Exempt Duties Are Part Of The Analysis
Judge Mazzant wrote that although Congress delegated authority to the DOL to define and delimit the white-collar exemptions, Congress was clear when enacting the FLSA that the exemption determination needs to involve a consideration of an employee’s duties, rather than relying on salary alone. He stated that the Obama-era overtime rule that significantly increased the minimum salary levels would result in entire categories of previously exempt employees who perform “bona fide executive, administrative, or professional capacity” duties being denied exempt status simply because they didn’t meet the salary threshold. Consequently, the elimination of an analysis of duties for those who failed to meet the new high salary level was inconsistent with Congressional intent.

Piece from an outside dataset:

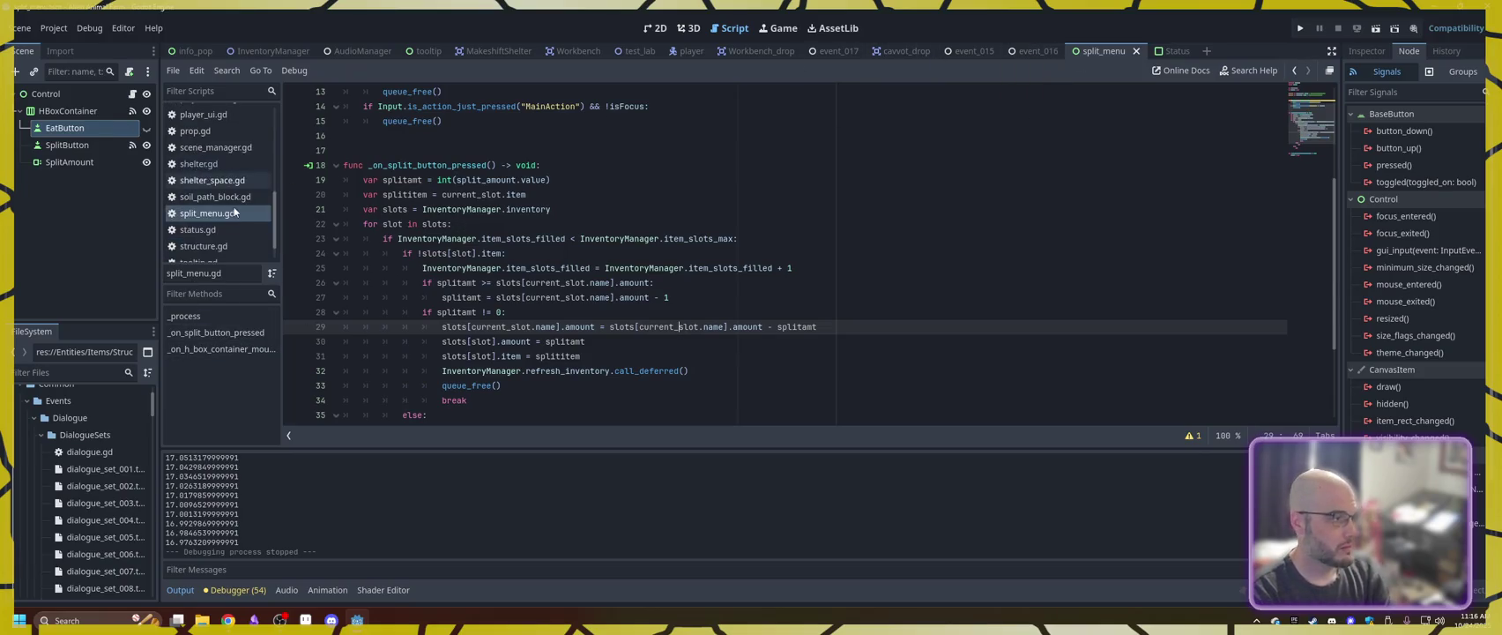
- Set line 78 of inventory_slot.gd to splitpop.current_slot = self, save, and return to split_menu.gd
{"action": "left_click", "coordinate": [213, 168]}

A Minimum Salary Level Still Acceptable
When issuing a preliminary injunction last November, Judge Mazzant’s ruling raised the question as to whether any salary threshold could be used as part of the white-collar exemption tests. In his summary judgment order, Judge Mazzant appears to leave the salary-level part of the test stand, writing “[t]he use of a minimum salary level in this manner is consistent with Congress’s intent because salary serves as a defining characteristic when determining who, in good faith, performs actual executive, administrative, or professional capacity duties.” He notes that even though the plain meaning of Section 213(a)(1) does not provide for a salary requirement, the DOL has used a permissible minimum salary level as a test for identifying categories of employees Congress intended to exempt. Citing to a report on the proposed regulations, Judge Mazzant seems to approve of setting that salary level at “somewhere near the lower end of the range of prevailing salaries for these employees.”
No Automatic Increase Mechanism
The ruling also strikes down the mechanism in the DOL’s overtime rule that provided for automatic updates to the exemption’s salary levels every three years. In a cursory paragraph, Judge Mazzant wrote that having found the rule unlawful, the automatic updating mechanism was similarly unlawful.
Back To Square One
Now that the existing, never-implemented rule has been invalidated, the DOL is starting over with revising and updating the overtime exemption rule. The DOL recently published a request for information seeking public input on what the new salary levels should be, how updates should be made, whether duties tests should be changed, and other issues affecting the white-collar exemptions. We will have to see what new proposals the DOL puts out in the months to come.